The repeated measures showed a significant increase in the intake of foods such as coarse grains, vegetables, milk, and nuts, which we encouraged pregnant women to increase their intake of, while there was no significant improvement in the intake of foods such as fatty meats, highly palatable snacks, and sugar-sweetened beverages, which we encouraged to decrease their intake of. This may be due to increased craving for highly palatable foods during pregnancy leading to difficulty in overcoming the temptation of such foods [42]. The fact that pre-packaged high palatable snacks and drinks can be more convenient and quicker to help pregnant women to obtain energy is also one of the important reasons. This also suggests that future interventions should focus on helping pregnant women to overcome the barriers to reducing the intake of high-energy, low-nutrient foods, such as by providing healthier and more convenient alternatives to pregnant women’s snacks.

The 2016 dietary survey of pregnant women in Shaanxi Province sorted and analyzed the proportions of energy sources and extracted five important food groups. The main sources of energy for pregnant women are snacks (19%), poultry and livestock meat (16%), and edible oil (11%), whereas the main sources of fat are edible oil (25%), meat (24%), and nuts (16%) [40]. Table 4 shows that excessive intake of edible oil and highly palatable snacks significantly increases fetal birth weight, whereas consuming more vegetables helps to reduce fetal birth weight. The current dietary issues among pregnant women and the dietary behaviors highly correlated with fetal birth weight that we screened are consistent, further indicating that replacing highly palatable snacks with vegetables and fruits and controlling oil intake will help improve pregnancy outcomes.

Burgraff et al. summarize the preferred features of a priori indices for the questionnaire validation process, including theoretical framework, index structure, indicator selection, normalization methods, valuation function, weighting and aggregation [43]. Against the above summary, first, our checklist covered all key aspects of diet, including adequacy (enough or not), moderation (not exceeding the limit level), and balance (right proportion).
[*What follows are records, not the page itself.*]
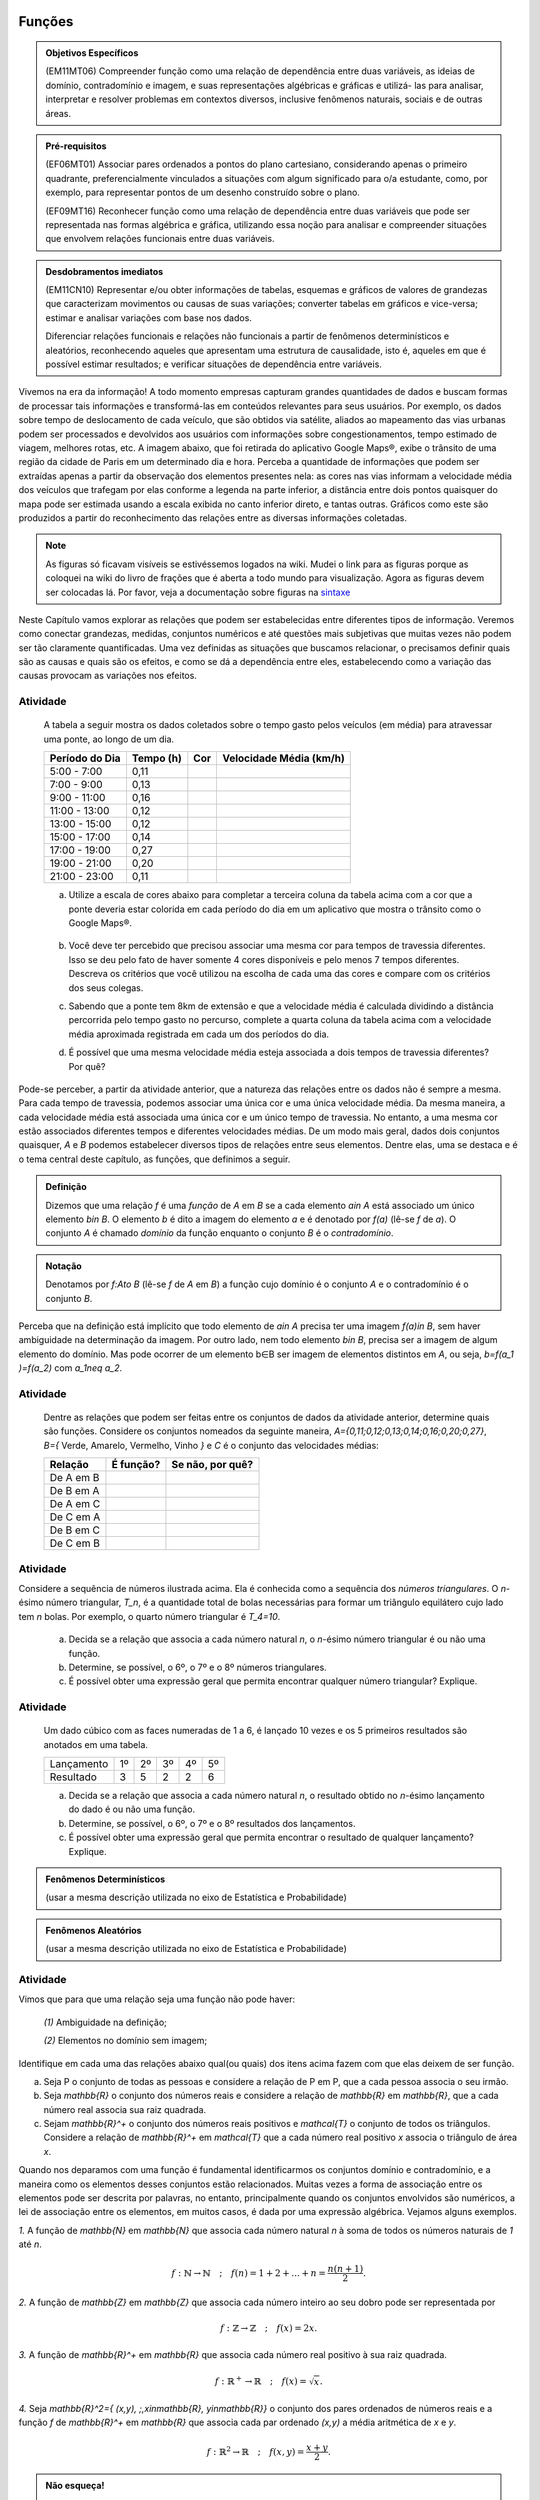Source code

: =======
Funções
=======



.. admonition:: Objetivos Específicos 

	(EM11MT06) Compreender função como uma relação de dependência entre duas variáveis, as ideias de domínio, contradomínio e imagem, e suas representações algébricas e gráficas e utilizá- las para analisar, interpretar e resolver problemas em contextos diversos, inclusive fenômenos naturais, sociais e de outras áreas.


.. admonition:: Pré-requisitos

	(EF06MT01) Associar pares ordenados a pontos do plano cartesiano, considerando apenas o primeiro quadrante, preferencialmente vinculados a situações com algum significado para o/a estudante, como, por exemplo, para representar pontos de um desenho construído sobre o plano.
    
	(EF09MT16) Reconhecer função como uma relação de dependência entre duas variáveis que pode ser representada nas formas algébrica e gráfica, utilizando essa noção para analisar e compreender situações que envolvem relações funcionais entre duas variáveis.

.. admonition:: Desdobramentos imediatos 

   (EM11CN10) Representar e/ou obter informações de tabelas, esquemas e gráficos de valores de grandezas que caracterizam movimentos ou causas de suas variações; converter tabelas em gráficos e vice-versa; estimar e analisar variações com base nos dados.
   
   Diferenciar relações funcionais e relações não funcionais a partir de fenômenos determinísticos e aleatórios, reconhecendo aqueles que apresentam uma estrutura de causalidade, isto é, aqueles em que é possível estimar resultados; e verificar situações de dependência entre variáveis.
    
    
Vivemos na era da informação! A todo momento empresas capturam grandes quantidades de dados e buscam formas de processar tais informações e transformá-las em conteúdos relevantes para seus usuários. Por exemplo, os dados sobre tempo de deslocamento de cada veículo, que são obtidos via satélite, aliados ao mapeamento das vias urbanas podem ser processados e devolvidos aos usuários com informações sobre congestionamentos, tempo estimado de viagem, melhores rotas, etc.
A imagem abaixo, que foi retirada do aplicativo Google Maps®, exibe o trânsito de uma região da cidade de Paris em um determinado dia e hora. Perceba a quantidade de informações que podem ser extraídas apenas a partir da observação dos elementos presentes nela: as cores nas vias informam a velocidade média dos veículos que trafegam por elas conforme a legenda na parte inferior, a distância entre dois pontos quaisquer do mapa pode ser estimada usando a escala exibida no canto inferior direto, e tantas outras. Gráficos como este são produzidos a partir do reconhecimento das relações entre as diversas informações coletadas.
        
.. figure:: https://www.umlivroaberto.com/livro/lib/exe/fetch.php?media=maps.png
     :width: 700px
     :align: center

.. note:: As figuras só ficavam visíveis se estivéssemos logados na wiki. Mudei o link para as figuras porque as coloquei na wiki do livro de frações que é aberta a todo mundo para visualização. Agora as figuras devem ser colocadas lá. Por favor, veja a documentação sobre figuras na `sintaxe <https://www.umlivroaberto.com/BookCloud/sintaxe/master/view/index#my-figuras>`_

Neste Capítulo vamos explorar as relações que podem ser estabelecidas entre diferentes tipos de informação. Veremos como conectar grandezas, medidas, conjuntos numéricos e até questões mais subjetivas que muitas vezes não podem ser tão claramente quantificadas. Uma vez definidas as situações que buscamos relacionar, o precisamos definir quais são as causas e quais são os efeitos, e como se dá a dependência entre eles, estabelecendo como a variação das causas provocam as variações nos efeitos.
    


Atividade
---------

	A tabela a seguir mostra os dados coletados sobre o tempo gasto pelos veículos (em média) para atravessar uma ponte, ao longo de um dia.

	+------------------+-------------+-------+--------------------------+
	|  Período do Dia  |  Tempo (h)  |  Cor  |  Velocidade Média (km/h) |
	+==================+=============+=======+==========================+
	|    5:00 - 7:00   |     0,11    |       |                          |
	+------------------+-------------+-------+--------------------------+
	|    7:00 - 9:00   |     0,13    |       |                          |
	+------------------+-------------+-------+--------------------------+
	|   9:00 - 11:00   |     0,16    |       |                          |
	+------------------+-------------+-------+--------------------------+
	|   11:00 - 13:00  |     0,12    |       |                          |
	+------------------+-------------+-------+--------------------------+
	|   13:00 - 15:00  |     0,12    |       |                          |
	+------------------+-------------+-------+--------------------------+
	|   15:00 - 17:00  |     0,14    |       |                          |
	+------------------+-------------+-------+--------------------------+
	|   17:00 - 19:00  |     0,27    |       |                          |
	+------------------+-------------+-------+--------------------------+
	|   19:00 - 21:00  |     0,20    |       |                          |
	+------------------+-------------+-------+--------------------------+
	|   21:00 - 23:00  |     0,11    |       |                          |
	+------------------+-------------+-------+--------------------------+  

	a) Utilize a escala de cores abaixo para completar a terceira coluna da tabela acima com a cor que a ponte deveria estar colorida em cada período do dia em um aplicativo que mostra o trânsito como o Google Maps®.

		.. figure:: https://www.umlivroaberto.com/livro/lib/exe/fetch.php?t=1476340957&w=500&h=37&tok=f2c26e&media=escala_cores.jpg
			:width: 250px
			:align: center
         
	b) Você deve ter percebido que precisou associar uma mesma cor para tempos de travessia diferentes. Isso se deu pelo fato de haver somente 4 cores disponíveis e pelo menos 7 tempos diferentes. Descreva os critérios que você utilizou na escolha de cada uma das cores e compare com os critérios dos seus colegas.

	c) Sabendo que a ponte tem 8km de extensão e que a velocidade média é calculada dividindo a distância percorrida pelo tempo gasto no percurso, complete a quarta coluna da tabela acima com a velocidade média aproximada registrada em cada um dos períodos do dia.

	d) É possível que uma mesma velocidade média esteja associada a dois tempos de travessia diferentes? Por quê?

Pode-se perceber, a partir da atividade anterior, que a natureza das relações entre os dados não é sempre a mesma. Para cada tempo de travessia, podemos associar uma única cor e uma única velocidade média. Da mesma maneira, a cada velocidade média está associada uma única cor e um único tempo de travessia. No entanto, a uma mesma cor estão associados diferentes tempos e diferentes velocidades médias. 
De um modo mais geral, dados dois conjuntos quaisquer, `A` e `B` podemos estabelecer diversos tipos de relações entre seus elementos. Dentre elas, uma se destaca e é o tema central deste capítulo, as funções, que definimos a seguir.
   
   

.. admonition:: Definição 

   Dizemos que uma relação `f` é uma *função* de `A` em `B` se a cada elemento `a\in A` está associado um único elemento `b\in B`. O elemento `b` é dito a imagem do elemento `a` e é denotado por `f(a)` (lê-se `f` de `a`). O conjunto `A` é chamado *domínio* da função enquanto o conjunto `B` é o *contradomínio*.
   
  
.. admonition:: Notação 

   Denotamos por `f:A\to B` (lê-se `f` de `A` em `B`) a função cujo domínio é o conjunto `A` e o contradomínio é o conjunto `B`.

Perceba que na definição está implícito que todo elemento de `a\in A` precisa ter uma imagem `f(a)\in B`, sem haver ambiguidade na determinação da imagem. Por outro lado, nem todo elemento `b\in B`, precisa ser a imagem de algum elemento do domínio. Mas pode ocorrer de um elemento b∈B ser imagem de elementos distintos em `A`, ou seja, `b=f(a_1 )=f(a_2)` com `a_1\neq a_2`.



Atividade
---------

	Dentre as relações que podem ser feitas entre os conjuntos de dados da atividade anterior, determine quais são funções. Considere os conjuntos nomeados da seguinte maneira, `A=\{0,11;0,12;0,13;0,14;0,16;0,20;0,27\}`, `B=\{` Verde, Amarelo, Vermelho, Vinho `\}` e `C` é o conjunto das velocidades médias:
    
	+---------------------+-------------------+------------------------+
	| Relação             | É função?         | Se não, por quê?       |
	+=====================+===================+========================+
	| De A em B           |                   |                        |
	+---------------------+-------------------+------------------------+
	| De B em A           |                   |                        |
	+---------------------+-------------------+------------------------+
	| De A em C           |                   |                        |
	+---------------------+-------------------+------------------------+
	| De C em A           |                   |                        |
	+---------------------+-------------------+------------------------+
	| De B em C           |                   |                        |
	+---------------------+-------------------+------------------------+
	| De C em B           |                   |                        |
	+---------------------+-------------------+------------------------+
    

Atividade
---------

.. tikz:: 

	\definecolor{qqwwzz}{rgb}{0.,0.4,0.6}
	\clip(-3.9433675658221032,-5.231822639426822) rectangle (33.786185452043625,7.6600088716920745);
	\draw [color=qqwwzz,fill=qqwwzz,fill opacity=1.0] (-1.,-2.) circle (1.cm);
	\draw [color=qqwwzz,fill=qqwwzz,fill opacity=1.0] (3.,-2.) circle (1.cm);
	\draw [color=qqwwzz,fill=qqwwzz,fill opacity=1.0] (2.,0.) circle (1.cm);
	\draw [color=qqwwzz,fill=qqwwzz,fill opacity=1.0] (4.,0.) circle (1.cm);
	\draw [color=qqwwzz,fill=qqwwzz,fill opacity=1.0] (9.,-2.) circle (1.cm);
	\draw [color=qqwwzz,fill=qqwwzz,fill opacity=1.0] (8.,0.) circle (1.cm);
	\draw [color=qqwwzz,fill=qqwwzz,fill opacity=1.0] (10.,0.) circle (1.cm);
	\draw [color=qqwwzz,fill=qqwwzz,fill opacity=1.0] (7.,2.) circle (1.cm);
	\draw [color=qqwwzz,fill=qqwwzz,fill opacity=1.0] (9.,2.) circle (1.cm);
	\draw [color=qqwwzz,fill=qqwwzz,fill opacity=1.0] (11.,2.) circle (1.cm);
	\draw [color=qqwwzz,fill=qqwwzz,fill opacity=1.0] (17.,-2.) circle (1.cm);
	\draw [color=qqwwzz,fill=qqwwzz,fill opacity=1.0] (16.,0.) circle (1.cm);
	\draw [color=qqwwzz,fill=qqwwzz,fill opacity=1.0] (18.,0.) circle (1.cm);
	\draw [color=qqwwzz,fill=qqwwzz,fill opacity=1.0] (17.,2.) circle (1.cm);
	\draw [color=qqwwzz,fill=qqwwzz,fill opacity=1.0] (19.,2.) circle (1.cm);
	\draw [color=qqwwzz,fill=qqwwzz,fill opacity=1.0] (15.,2.) circle (1.cm);
	\draw [color=qqwwzz,fill=qqwwzz,fill opacity=1.0] (14.,4.) circle (1.cm);
	\draw [color=qqwwzz,fill=qqwwzz,fill opacity=1.0] (16.,4.) circle (1.cm);
	\draw [color=qqwwzz,fill=qqwwzz,fill opacity=1.0] (18.,4.) circle (1.cm);
	\draw [color=qqwwzz,fill=qqwwzz,fill opacity=1.0] (20.,4.) circle (1.cm);
	\draw [color=qqwwzz,fill=qqwwzz,fill opacity=1.0] (24.,6.) circle (1.cm);
	\draw [color=qqwwzz,fill=qqwwzz,fill opacity=1.0] (26.,6.) circle (1.cm);
	\draw [color=qqwwzz,fill=qqwwzz,fill opacity=1.0] (28.,6.) circle (1.cm);
	\draw [color=qqwwzz,fill=qqwwzz,fill opacity=1.0] (30.,6.) circle (1.cm);
	\draw [color=qqwwzz,fill=qqwwzz,fill opacity=1.0] (32.,6.) circle (1.cm);
	\draw [color=qqwwzz,fill=qqwwzz,fill opacity=1.0] (25.,4.) circle (1.cm);
	\draw [color=qqwwzz,fill=qqwwzz,fill opacity=1.0] (27.,4.) circle (1.cm);
	\draw [color=qqwwzz,fill=qqwwzz,fill opacity=1.0] (29.,4.) circle (1.cm);
	\draw [color=qqwwzz,fill=qqwwzz,fill opacity=1.0] (31.,4.) circle (1.cm);
	\draw [color=qqwwzz,fill=qqwwzz,fill opacity=1.0] (26.,2.) circle (1.cm);
	\draw [color=qqwwzz,fill=qqwwzz,fill opacity=1.0] (28.,2.) circle (1.cm);
	\draw [color=qqwwzz,fill=qqwwzz,fill opacity=1.0] (30.,2.) circle (1.cm);
	\draw [color=qqwwzz,fill=qqwwzz,fill opacity=1.0] (27.,0.) circle (1.cm);
	\draw [color=qqwwzz,fill=qqwwzz,fill opacity=1.0] (29.,0.) circle (1.cm);
	\draw [color=qqwwzz,fill=qqwwzz,fill opacity=1.0] (28.,-2.) circle (1.cm);
	\draw (-1.916350032627311,-3.745343115083972) node[anchor=north west] {\Huge{$T_1=1$}};
	\draw (2.083631232877078,-3.745343115083972) node[anchor=north west] {\Huge{$T_2=3$}};
	\draw (8.083603131133662,-3.745343115083972) node[anchor=north west] {\Huge{$T_3=6$}};
	\draw (16.08356566214244,-3.745343115083972) node[anchor=north west] {\Huge{$T_4=10$}};
	\draw (26.867298938738735,-3.745343115083972) node[anchor=north west] {\Huge{$T_5=15$}};
    
	
Considere a sequência de números ilustrada acima. Ela é conhecida como a sequência dos *números triangulares*. O `n`-ésimo número triangular, `T_n`, é a quantidade total de bolas necessárias para formar um triângulo equilátero cujo lado tem `n` bolas. Por exemplo, o quarto número triangular é `T_4=10`. 

	a) Decida se a relação que associa a cada número natural `n`, o `n`-ésimo número triangular é ou não uma função.

	b) Determine, se possível, o 6º, o 7º e o 8º números triangulares. 

	c) É possível obter uma expressão geral que permita encontrar qualquer número triangular? Explique.


Atividade
---------

	Um dado cúbico com as faces numeradas de 1 a 6, é lançado 10 vezes e os 5 primeiros resultados são anotados em uma tabela.

	+---------------+----+----+----+----+----+
	|  Lançamento   | 1º | 2º | 3º | 4º | 5º |
	+---------------+----+----+----+----+----+
	| Resultado     |  3 |  5 |  2 |  2 |  6 |
	+---------------+----+----+----+----+----+

	a) Decida se a relação que associa a cada número natural `n`, o resultado obtido no `n`-ésimo lançamento do dado é ou não uma função. 

	b) Determine, se possível, o 6º, o 7º e o 8º resultados dos lançamentos. 

	c) É possível obter uma expressão geral que permita encontrar o resultado de qualquer lançamento? Explique.
 

.. admonition:: Fenômenos Determinísticos 

	(usar a mesma descrição utilizada no eixo de Estatística e Probabilidade)
    
.. admonition:: Fenômenos Aleatórios

	(usar a mesma descrição utilizada no eixo de Estatística e Probabilidade)
 
 

Atividade
---------
Vimos que para que uma relação seja uma função não pode haver:

	`(1)` Ambiguidade na definição;

	`(2)` Elementos no domínio sem imagem;

Identifique em cada uma das relações abaixo qual(ou quais) dos itens acima fazem com que elas deixem de ser função.

a) Seja P o conjunto de todas as pessoas e considere a relação de P em P, que a cada pessoa associa o seu irmão.
b) Seja `\mathbb{R}`  o conjunto dos números reais e considere a relação de `\mathbb{R}` em `\mathbb{R}`, que a cada número real associa sua raiz quadrada.
c) Sejam `\mathbb{R}^+` o conjunto dos números reais positivos e `\mathcal{T}` o conjunto de todos os triângulos. Considere a relação de `\mathbb{R}^+` em `\mathcal{T}` que a cada número real positivo `x` associa o triângulo de área `x`.

Quando nos deparamos com uma função é fundamental identificarmos os conjuntos domínio e contradomínio, e a maneira como os elementos desses conjuntos estão relacionados. Muitas vezes a forma de associação entre os elementos pode ser descrita por palavras, no entanto, principalmente quando os conjuntos envolvidos são numéricos, a lei de associação entre os elementos, em muitos casos, é dada por uma expressão algébrica. Vejamos alguns exemplos.

`1.` A função de `\mathbb{N}` em `\mathbb{N}` que associa cada número natural `n` à soma de todos os números naturais de `1` até `n`.

.. math::

	f: \mathbb{N} \to \mathbb{N} \quad;\quad f(n)=1+2+...+n=\frac{n(n+1)}{2}.
    

`2.` A função de `\mathbb{Z}` em `\mathbb{Z}` que associa cada número inteiro ao seu dobro pode ser representada por


.. math::

	f: \mathbb{Z} \to \mathbb{Z} \quad;\quad f(x)=2x.

`3.` A função de `\mathbb{R}^+` em `\mathbb{R}` que associa cada número real positivo à sua raiz quadrada.
 
.. math::

	f: \mathbb{R}^+ \to \mathbb{R} \quad;\quad f(x)=\sqrt{x}.
 
`4.` Seja `\mathbb{R}^2=\{ (x,y)\, ;\,x\in\mathbb{R}, y\in\mathbb{R}\}` o conjunto dos pares ordenados de números reais e a função `f` de `\mathbb{R}^+` em `\mathbb{R}` que associa cada par ordenado `(x,y)` a média aritmética de `x` e `y`.

.. math::

	f: \mathbb{R}^2 \to \mathbb{R} \quad;\quad f(x,y)=\frac{x+y}{2}.
 


.. admonition:: Não esqueça! 

   Para definir uma função precisamos de três coisas fundamentais: o **domínio**, o **contradomínio** e a **lei** de associação que relaciona *todo* elemento do domínio à sua imagem no contradomínio.

Perceba que quando dizemos simplesmente *a função* `f(x)=\frac{1}{x}`, sem que os outros elementos da função esteja claros (o domínio e o contradomínio), podemos estar cometendo um erro conceitual. 

Por exemplo, se estivermos considerando `f:\mathbb{Z}^+\to \mathbb{Z}`, a lei acima não define uma função, pois se `\frac{1}{x}\notin \mathbb{Z}` para `x>1`. Uma maneira de consertar esse problema seria colocar `f:\mathbb{Z}^+\to \mathbb{Q}` 

Da mesma forma, se colocamos `f:\mathbb{R}\to \mathbb{R}`, não temos uma função, uma vez que não poderíamos calcular a imagem de zero, `f(0)`. Podemos consertar esse problema retirando o zero do domínio. Assim, `f:\mathbb{R}\setminus\{0\}\to \mathbb{R}` com a lei `f(x)=\frac{1}{x}` é uma função. Em geral podemos escolher como domínio qualquer subconjunto `A\subset\mathbb{R}` que não contenha o zero.

Atividade
---------

Navegando pela internet, um estudante encontrou a seguinte lista de expressões algébricas. 

a) `f(x)=\sqrt{x}`
b) `f(x)=\frac{1}{3-x}`
c) `f(x)=\frac{1}{\sqrt{x}}`
d) `f(x)=\frac{1}{x+8}`
e) `f(x)=mdc(30,x)` ,  em que `mdc` = maior divisor comum.
f) `f(x)=x^2+5x+1`
g) `f(x)=\sqrt{x-5}`
h) `f(x)=\frac{\sqrt{3x-1}}{2x+9}`

Como estava estudando funções ele resolveu determinar para cada expressão um *domínio*, `A`, e um *contradomínio*, `B`, que a tornasse a lei de associação de uma função `f:A \to B`. Para isso, ele produziu a seguinte tabela:

	+-------------+-----------------------------+---------------------+
	| Expressão   |         domínio `A`         |  contradomínio `B`  |
	+=============+=============================+=====================+
	|    `(a)`    |        `\mathbb{R}^+`       |     `\mathbb{R}`    |
	+-------------+-----------------------------+---------------------+
	|    `(b)`    |                             |     `\mathbb{R}`    |
	+-------------+-----------------------------+---------------------+
	|    `(c)`    |                             |                     |
	+-------------+-----------------------------+---------------------+
	|    `(d)`    |`\mathbb{R}\setminus \{-8\}` |                     |
	+-------------+-----------------------------+---------------------+
	|    `(e)`    |                             |     `\mathbb{Z}`    |
	+-------------+-----------------------------+---------------------+
	|    `(f)`    |                             |                     |
	+-------------+-----------------------------+---------------------+
	|    `(g)`    |                             |    `\mathbb{R}^+`   |
	+-------------+-----------------------------+---------------------+
	|    `(h)`    |                             |                     |
	+-------------+-----------------------------+---------------------+

Ajude o estudante a completar a tabela:


Atividade
---------
Considere a função `g:\mathbb{R}\to\mathbb{R}\quad ; \quad g(x)=9-x^2`.

a) Coloque em ordem crescente os números `g(\sqrt{2})`, `g(\sqrt{5})` e  `g(\sqrt{10})`.
b) Determine todos os possíveis valores de `x` do domínio que têm imagem igual a 8.
c) Podemos trocar o domínio e o contradomínio da função `g` para `\mathbb{Z}`? Por que?
d) Existe algum `x\in \mathbb{R}` cuja imagem é igual a 10? Por que?
e) Que condição deve satisfazer um número real `b` para que seja a imagem de algum número real `x`, isto é, `b=f(x)` ?


Atividade
---------

Uma placa metálica quadrada é posicionada num sistema de coordenadas cartesiano de acordo com a figura abaixo.


.. tikz::

   \definecolor{cqcqcq}{rgb}{0.7529411764705882,0.7529411764705882,0.7529411764705882}
	\draw [color=cqcqcq,, xstep=1.0cm,ystep=1.0cm] (0,0) grid (11.979044374511444,9.496648594153639);
	\draw[->,color=black] (-0.5881726245274497,0.) -- (11.979044374511444,0.);
	\foreach \x in {,1,2,3,4,5,6,7,8,9,10,11}
	\draw[shift={(\x,0)},color=black] (0pt,2pt) -- (0pt,-2pt) node[below] {\footnotesize $\x$};
	\draw[->,color=black] (0.,-0.42159619430354267) -- (0.,9.496648594153639);
	\foreach \y in {,1,2,3,4,5,6,7,8,9}
	\draw[shift={(0,\y)},color=black] (2pt,0pt) -- (-2pt,0pt) node[left] {\footnotesize $\y$};
	\draw[color=black] (0pt,-10pt) node[right] {\footnotesize $0$};
	\clip(-0.5881726245274497,-0.42159619430354267) rectangle (11.979044374511444,9.496648594153639);
	\fill[color=cqcqcq,fill=cqcqcq,fill opacity=0.8] (2.,0.) -- (10.,0.) -- (10.,8.) -- (2.,8.) -- cycle;
	\draw [color=cqcqcq] (2.,0.)-- (10.,0.);
	\draw [color=cqcqcq] (10.,0.)-- (10.,8.);
	\draw [color=cqcqcq] (10.,8.)-- (2.,8.);
	\draw [color=cqcqcq] (2.,8.)-- (2.,0.);
	\draw (4.438714175088108,7.784057258010101) node[anchor=north west] {$D$};
	\draw (10.04467862073781,8.757400535386644) node[anchor=north west] {$C$};
	\draw (10.056999421717261,0.8474463065797986) node[anchor=north west] {$B$};
	\draw (3.108067669307519,1.8700727878741414) node[anchor=north west] {$A$};
	\draw [fill=black] (10.,8.) circle (3.0pt);
	\draw [fill=black] (5.,7.) circle (3.0pt);
	\draw [fill=black] (10.,0.) circle (3.0pt);
	\draw [fill=black] (3.,1.) circle (3.0pt);


Sabe-se que a temperatura em graus Celsius em cada ponto `(x,y)` da placa é dada pela seguinte função


.. math::

	T:\mathbb{R}^2\setminus\{(0,0)\} \to \mathbb{R} \quad ; \quad T(x,y)=\frac{100}{\sqrt{x^2+y^2}}

a) Determine a temperatura nos pontos `A`, `B`, `C` e `D` indicados na figura.

b) Caminhando ao longo da borda inferior, afastando-se da origem, o que se pode afirmar sobre a temperatura na placa?

Desafio
---------

Um fio metálico de 2 m de comprimento é colocado em linha reta e é aquecido por uma fonte pontual de calor em seu ponto médio. Após um certo tempo a temperatura no fio se distribui de maneira que em cada ponto o valor dela em graus Celsius é igual a 150 vezes o inverso da distância do ponto ao ponto médio do fio.

a) Determine a temperatura nas duas extremidades do fio.
b) Determine a função que representa a temperatura em cada ponto do fio.
c) Suponha que o mesmo experimento seja repetido com um fio de mesmo comprimento, feito de outro material e que, nesse caso, sabemos apenas que a temperatura é proporcional o inverso da distância do ponto ao ponto médio do fio. Ao medirmos a temperatura das extremidades do fio ao final do experimento, registramos 100ºC. Determine a constante de proporcionalidade desse material.
 
 
 
 
 
 
 
 
 
 


===========
Função Afim
===========

.. admonition:: Pré-requisitos 

	(EF07MT21) Resolver e elaborar problemas que possam ser representados por equações polinomiais de 1º grau, redutíveis à forma `ax+b=0` , iniciando a compreensão da linguagem algébrica.

	(EF09MT17) Resolver e elaborar problemas que envolvam relações de proporcionalidade direta e inversa entre duas ou mais grandezas, inclusive escalas, divisão em partes proporcionais e taxa de variação, em contextos socioculturais, ambientais e de outras áreas.

=================
Função Quadrática
=================

.. admonition:: Pré-requisitos 

	(EF08MT15) Resolver e elaborar problemas que possam ser representados por equações polinomiais de 2º grau do tipo `ax^2=b`.

	(EF09MT18) Compreender os processos de fatoração de expressões algébricas, a partir de suas relações com os produtos notáveis, para resolver e elaborar problemas que possam ser representados por equações polinomiais de 2º grau.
Second, our checklist was arranged in a clear and nested structure, with eating behaviors at the beginning and cooking and lifestyle questions at the end. Third, we used food-group indicators so the checklist is more understandable for individuals receiving health advice. We carefully select components for accuracy and ease of use. Fourth, we set meaning standards and use normative cutoff values (set standards by referring to the Chinese dietary guidelines). Fifth, we added all the scores and used scoring that reflects complex health relationships.

The main limitation of this study stems from its focus on pregnant women from Beijing, the capital city of China, with 76% possessing a bachelor’s degree or higher, thus potentially limiting the generalizability of the questionnaire. Second, the description of the question stem has broad coverage and is more influenced by the individual cognition of pregnant women. Third, although this questionnaire yields research results similar to those of the FFQ and can reflect biochemical indicators, it is not suitable for calculating the specific intake of various foods by pregnant women. Instead, it falls under the category of a relatively rough screening method. Last but not least, due to the survey site and time issues, we used the FFQ rather than the WFR as a criterion for assessing dietary intake to compare with the assessment scales, and the results were somewhat biased.